Overlook Medical Center, Summit, NJ, USA.

Objective
We report our experience with catheter-directed, ultrasound-assisted thrombolysis for acute pulmonary embolism (PE). We were particularly interested in the metrics to assess early success and the safety of this procedure in patients deemed to be “high-risk” for thrombolytic therapy.
Methods
A retrospective evaluation of patients who underwent catheter-directed pulmonary thrombolysis in our practice over 29 months is reported. There were sixty-two (62) patients considered_all of whom presented with acute PE as diagnosed by CTA. The ratio of the right ventricle to left ventricle diameter (RV:LV) was noted as were pre-procedure pulmonary artery pressures. Demographic data, significant medical history and procedure details were recorded. CT scans were reviewed and confirmatory RV:LV ratios were obtained. Standard thrombolysis protocol was followed (1 mg tPA/hour/catheter following an initial 2 mg bolus/catheter). MINITAB v17 was used for data analysis.
Results
62 patients had a CT diagnosis of acute PE and pulmonary hypertension (PAP>25 mm Hg). Twelve patients (19%) were deemed to have a “high risk” for bleeding. On CTA, the mean pre-therapy RVaxial:LVaxial ratio was 1.5±0.4. The mean pre-therapy PAP was 55.0±13.1 mm Hg. After 19.4±3.4 hours of thrombolysis, the mean post-therapy PAP was 35.0±10.7 mm Hg, with a pressure drop of 21.3±11.8 mm Hg (39% decrease). Three patients (5%) suffered bleeding complications_two gastrointestinal bleeds and one rectus sheath hematoma. One of the three complications occurred in the “high-risk” group (1/12) and the other two in the general population of patients (2/50) (Fisher’s exact test, p=0.488). Minor bleeding complications (n=11, 18%) included puncture site hematomas, ecchymosis and traumatic hematuria.
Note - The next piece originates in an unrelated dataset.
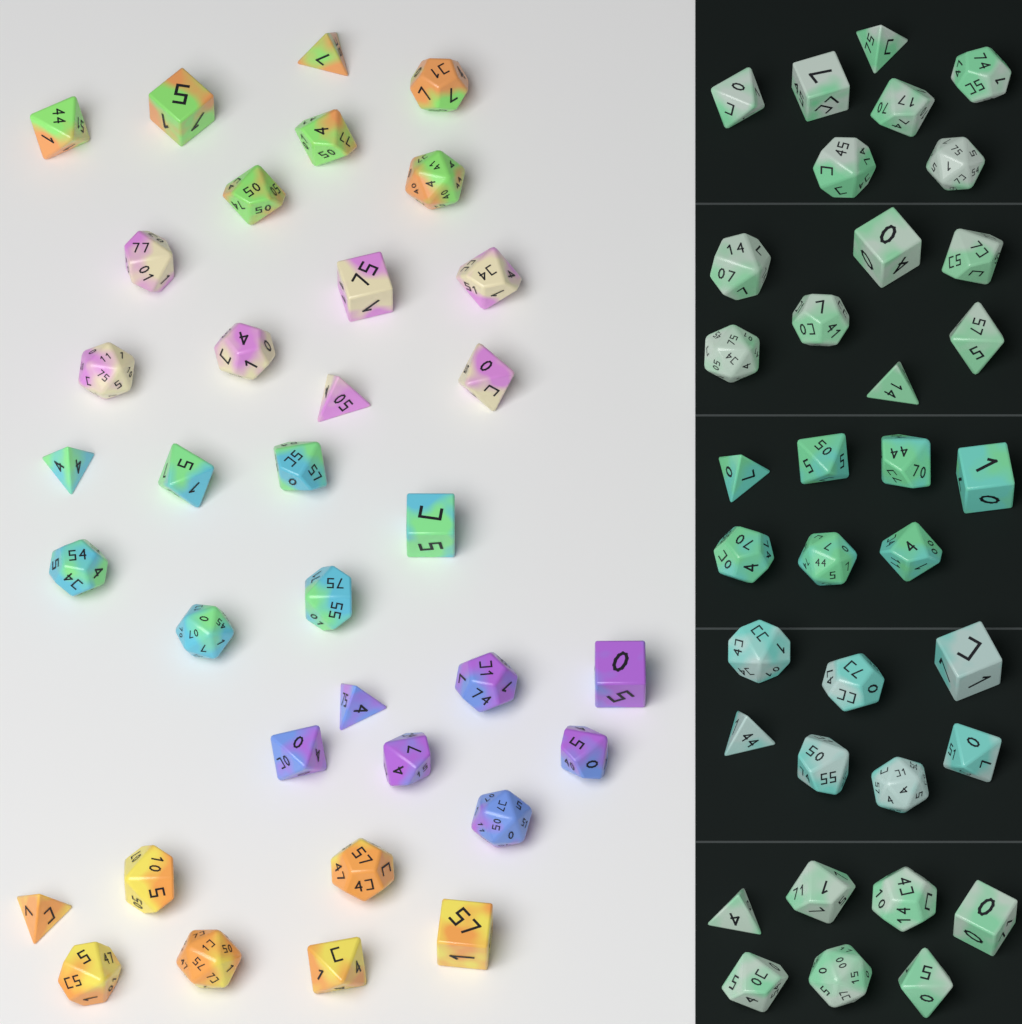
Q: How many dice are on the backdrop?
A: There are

Considering all bleeding complications, increasing RVaxial:LVaxial ratio was a predictor of a bleeding complication, independent of all risk factors (Likelihood ratio test, p=0.005).
Conclusion
Catheter-directed thrombolysis for acute PE effectively reduced mean PA pressure in patients with a dilated RV. As only three patients had notable bleeding complications, only one of whom was high-risk, we additionally conclude that this is a safe procedure. We encourage the use of catheter-directed, ultrasound-assisted pulmonary thrombolysis for the management of severe, acute pulmonary embolization with a dilated RV.